Exercise details ▸
Count the lines in the entries below that contain the word "value". Reply with the number alone.

Data excerpts ▸

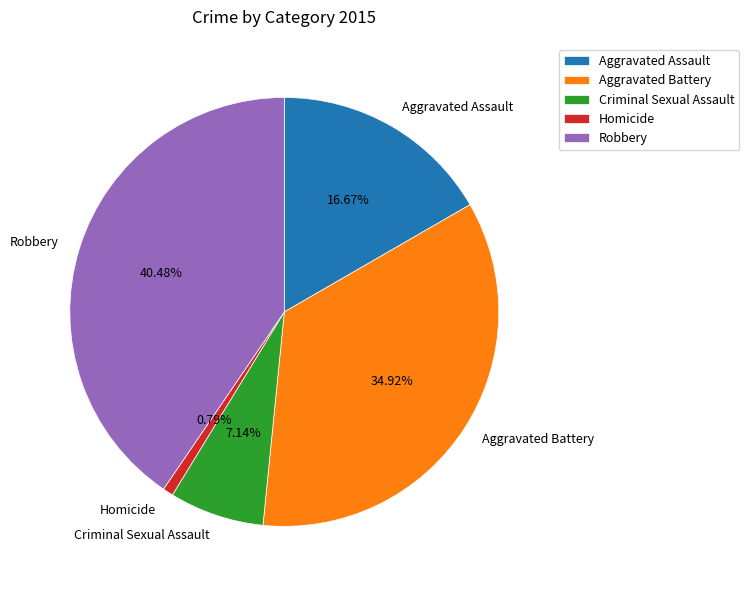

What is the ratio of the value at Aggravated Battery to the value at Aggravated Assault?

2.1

==

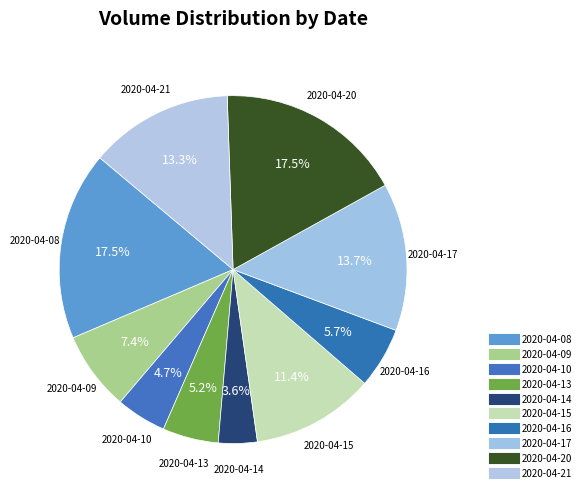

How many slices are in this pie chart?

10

--

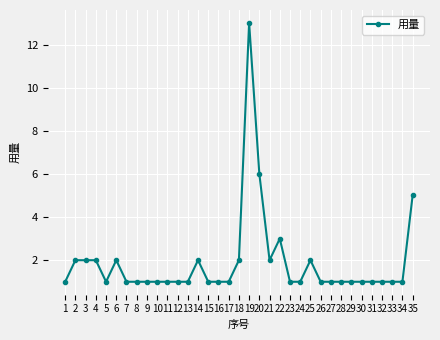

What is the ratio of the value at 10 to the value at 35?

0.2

Your response ▸
2